◆ What is being asked:
Can you copy these records word for word, starting at the line that contains "result: str, e.g. 5:09" and ending at the last line of the records, with the pictures left out?

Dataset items
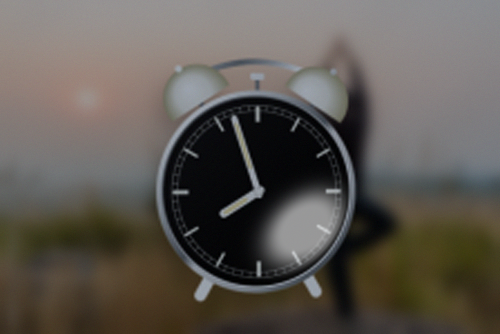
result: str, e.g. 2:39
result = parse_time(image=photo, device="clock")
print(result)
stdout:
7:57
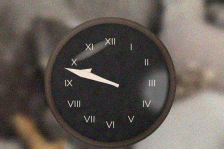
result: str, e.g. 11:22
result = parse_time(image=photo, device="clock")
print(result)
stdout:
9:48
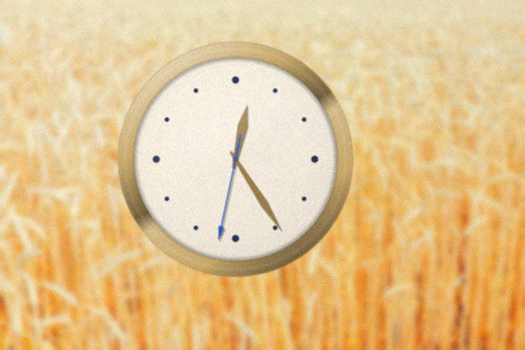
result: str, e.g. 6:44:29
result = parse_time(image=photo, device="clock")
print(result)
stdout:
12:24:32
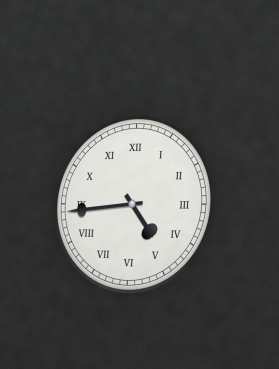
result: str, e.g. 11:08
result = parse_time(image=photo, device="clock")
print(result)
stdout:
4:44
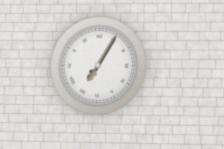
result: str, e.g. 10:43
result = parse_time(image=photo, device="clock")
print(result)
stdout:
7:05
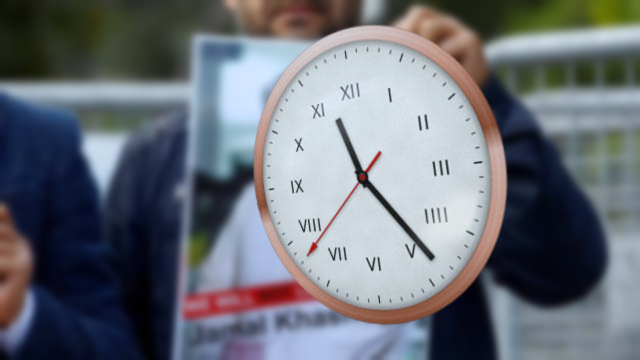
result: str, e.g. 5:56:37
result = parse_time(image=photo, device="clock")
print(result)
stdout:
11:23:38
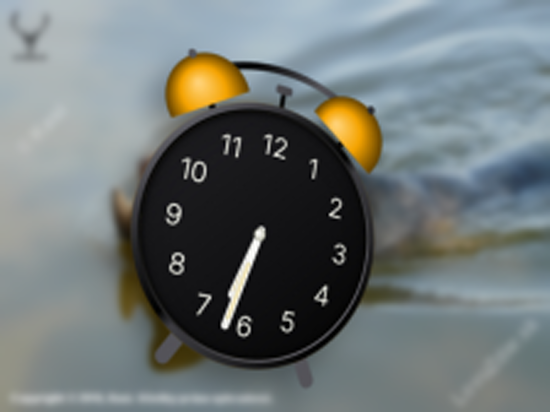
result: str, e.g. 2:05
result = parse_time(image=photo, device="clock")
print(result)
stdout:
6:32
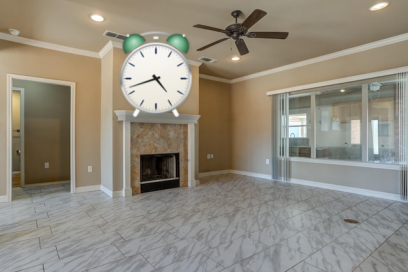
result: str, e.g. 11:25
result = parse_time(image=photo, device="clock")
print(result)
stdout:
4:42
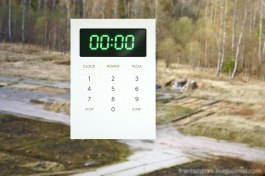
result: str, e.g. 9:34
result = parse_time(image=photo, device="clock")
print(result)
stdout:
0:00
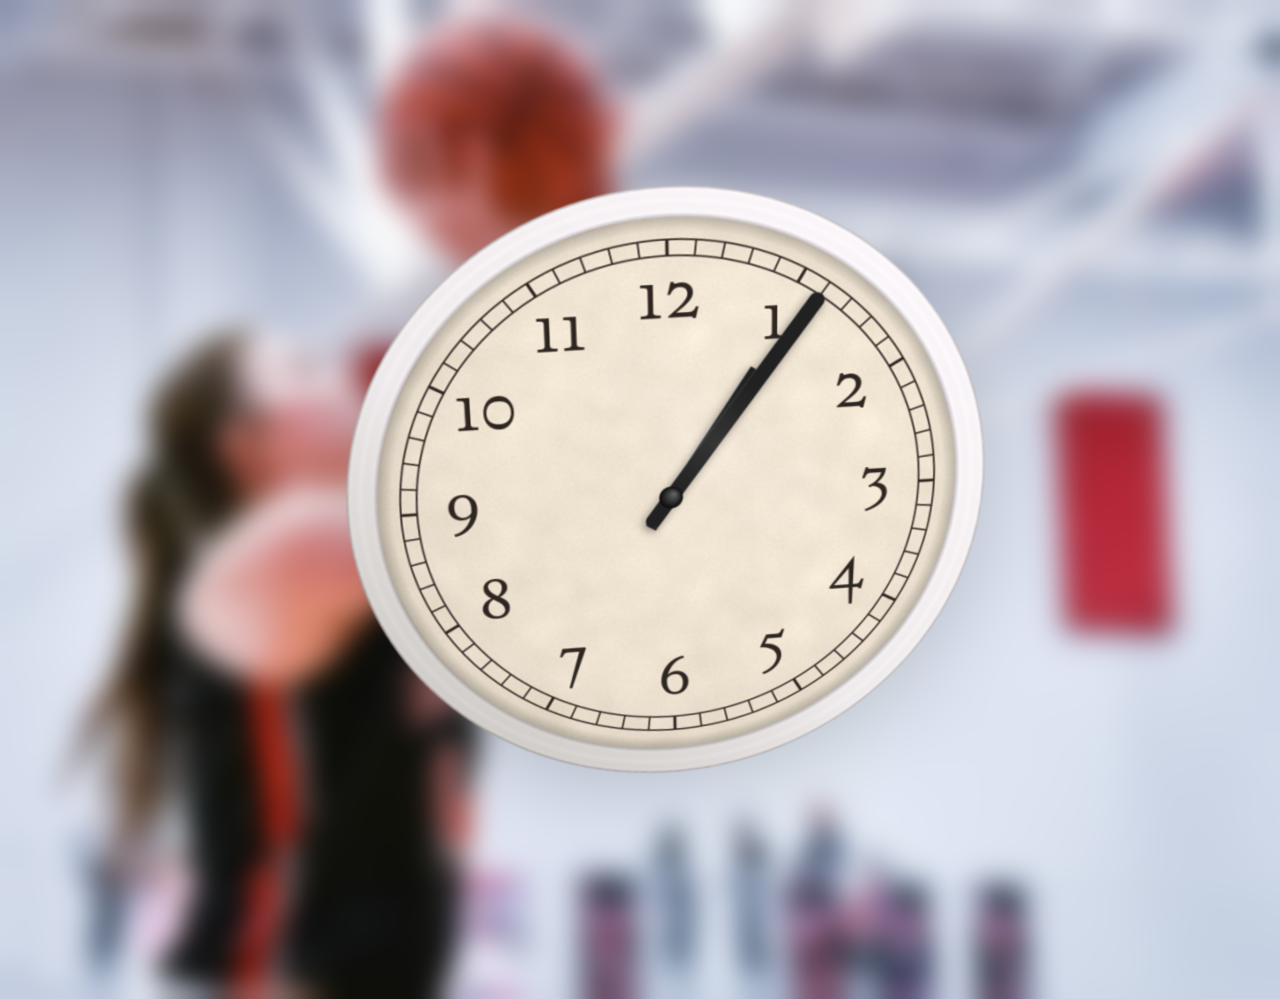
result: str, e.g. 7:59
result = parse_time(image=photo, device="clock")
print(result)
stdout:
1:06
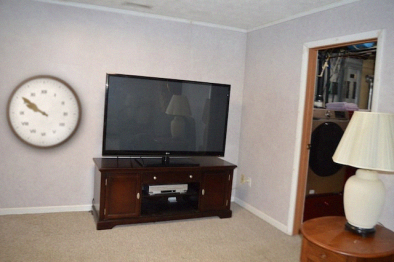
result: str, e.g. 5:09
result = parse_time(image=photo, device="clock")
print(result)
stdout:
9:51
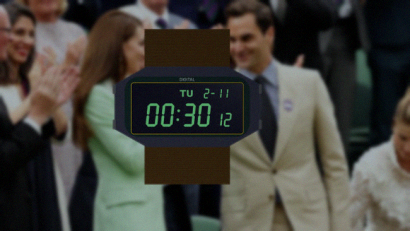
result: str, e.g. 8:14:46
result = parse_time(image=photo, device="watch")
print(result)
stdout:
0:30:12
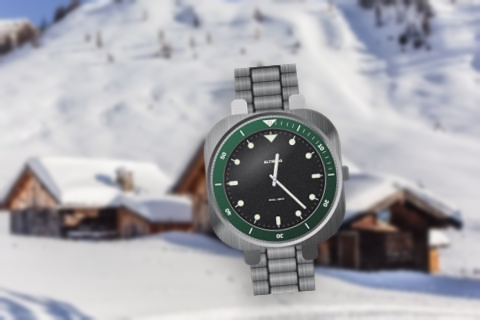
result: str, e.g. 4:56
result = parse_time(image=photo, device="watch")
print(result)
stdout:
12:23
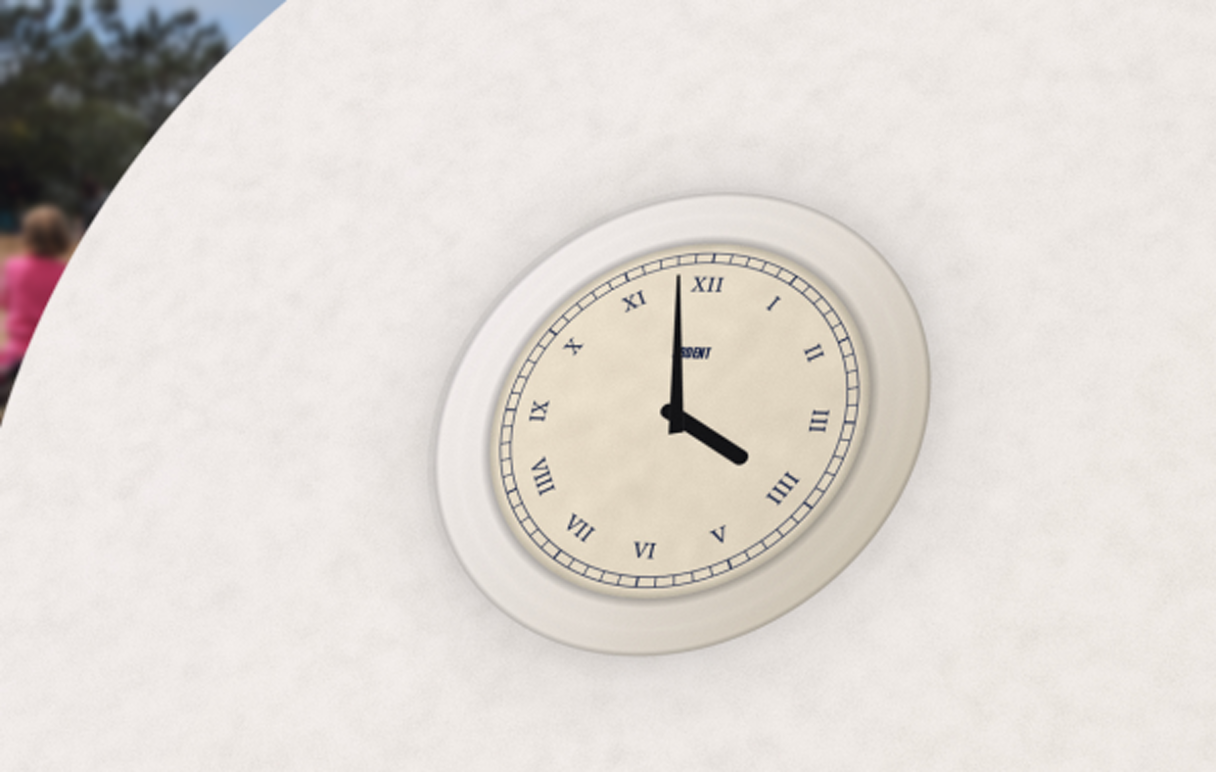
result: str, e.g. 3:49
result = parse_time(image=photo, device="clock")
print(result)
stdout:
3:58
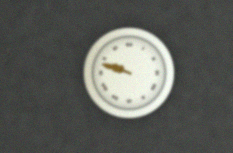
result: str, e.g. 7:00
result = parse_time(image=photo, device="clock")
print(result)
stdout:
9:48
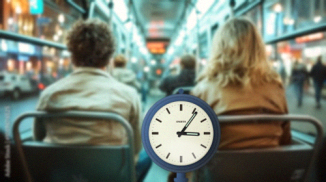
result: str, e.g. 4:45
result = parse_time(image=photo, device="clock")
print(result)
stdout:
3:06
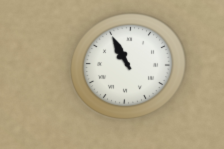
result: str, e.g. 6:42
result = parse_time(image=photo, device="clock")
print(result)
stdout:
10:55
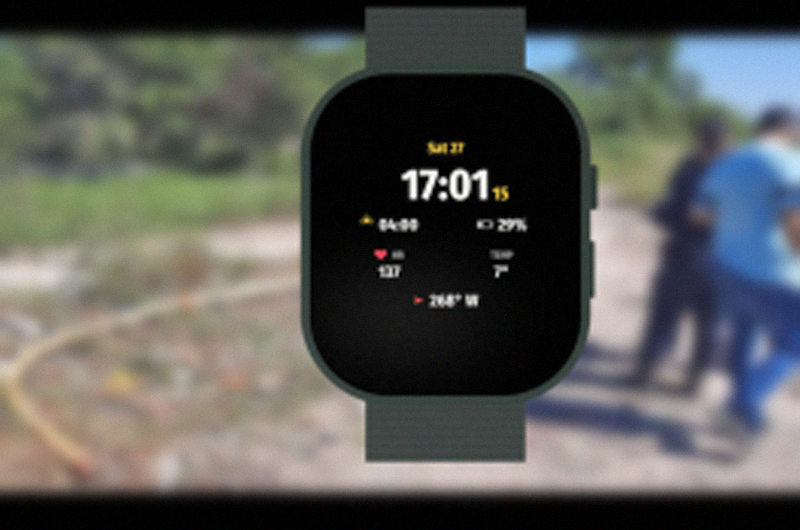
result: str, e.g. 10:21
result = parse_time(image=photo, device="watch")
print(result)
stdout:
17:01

◆ Completed exercise:
result: str, e.g. 5:09
result = parse_time(image=photo, device="clock")
print(result)
stdout:
9:51
result: str, e.g. 8:14:46
result = parse_time(image=photo, device="watch")
print(result)
stdout:
0:30:12
result: str, e.g. 4:56
result = parse_time(image=photo, device="watch")
print(result)
stdout:
12:23
result: str, e.g. 3:49
result = parse_time(image=photo, device="clock")
print(result)
stdout:
3:58
result: str, e.g. 7:00
result = parse_time(image=photo, device="clock")
print(result)
stdout:
9:48
result: str, e.g. 4:45
result = parse_time(image=photo, device="clock")
print(result)
stdout:
3:06
result: str, e.g. 6:42
result = parse_time(image=photo, device="clock")
print(result)
stdout:
10:55
result: str, e.g. 10:21
result = parse_time(image=photo, device="watch")
print(result)
stdout:
17:01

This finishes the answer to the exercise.